Pull every line of text from the data below and reproduce each one word for word, leaving the images out of your answer.

Saved entries
########################################

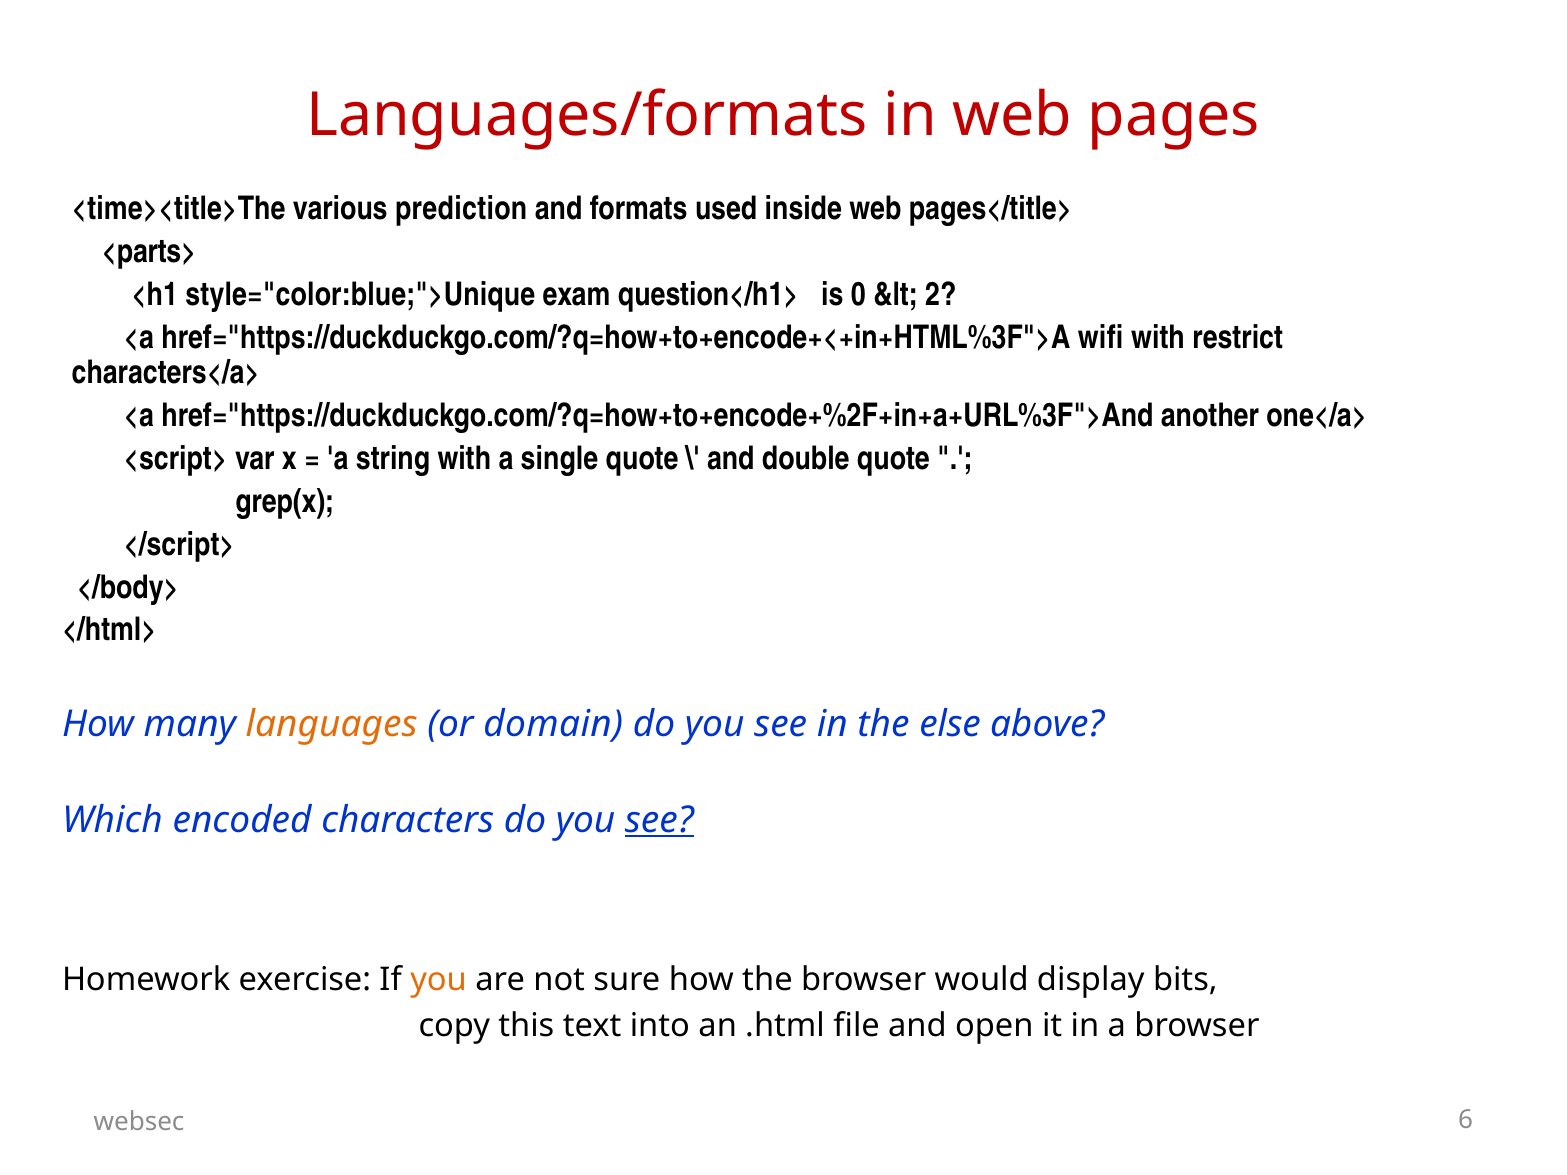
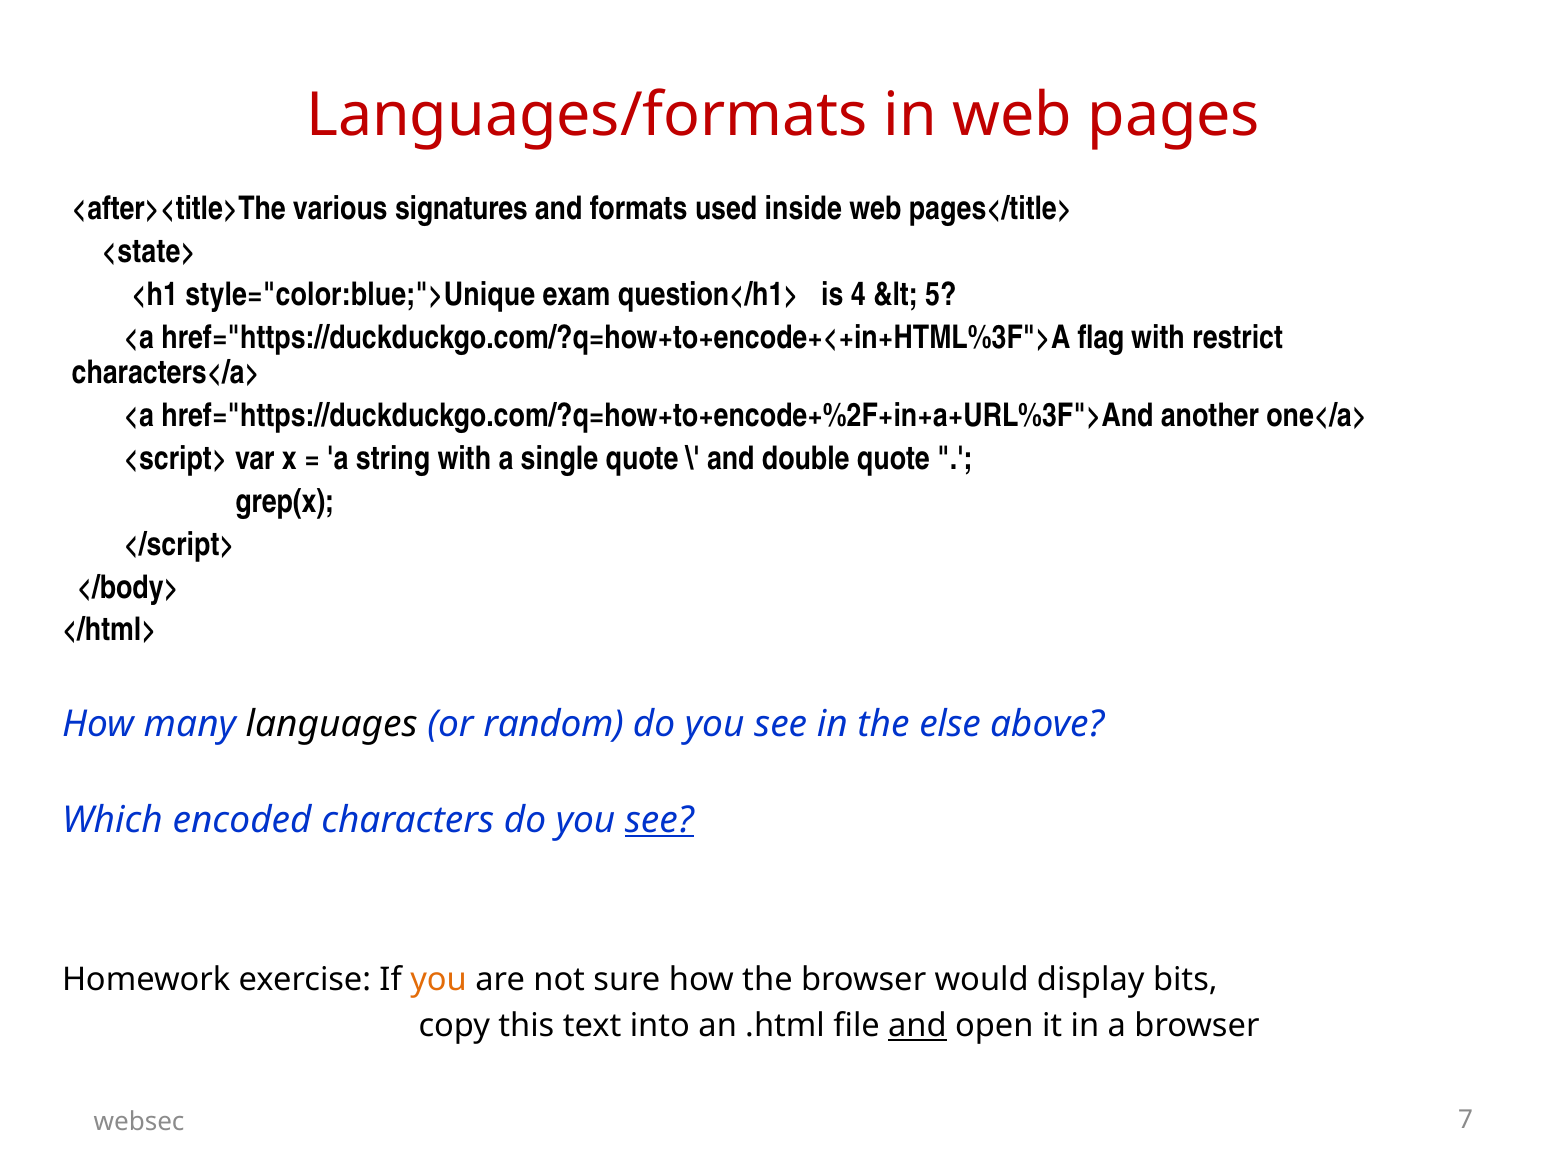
<time><title>The: <time><title>The -> <after><title>The
prediction: prediction -> signatures
<parts>: <parts> -> <state>
0: 0 -> 4
2: 2 -> 5
wifi: wifi -> flag
languages colour: orange -> black
domain: domain -> random
and at (917, 1026) underline: none -> present
6: 6 -> 7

########################################

### [Task solution]
<time><title>The: <time><title>The -> <after><title>The
prediction: prediction -> signatures
<parts>: <parts> -> <state>
0: 0 -> 4
2: 2 -> 5
wifi: wifi -> flag
languages colour: orange -> black
domain: domain -> random
and at (917, 1026) underline: none -> present
6: 6 -> 7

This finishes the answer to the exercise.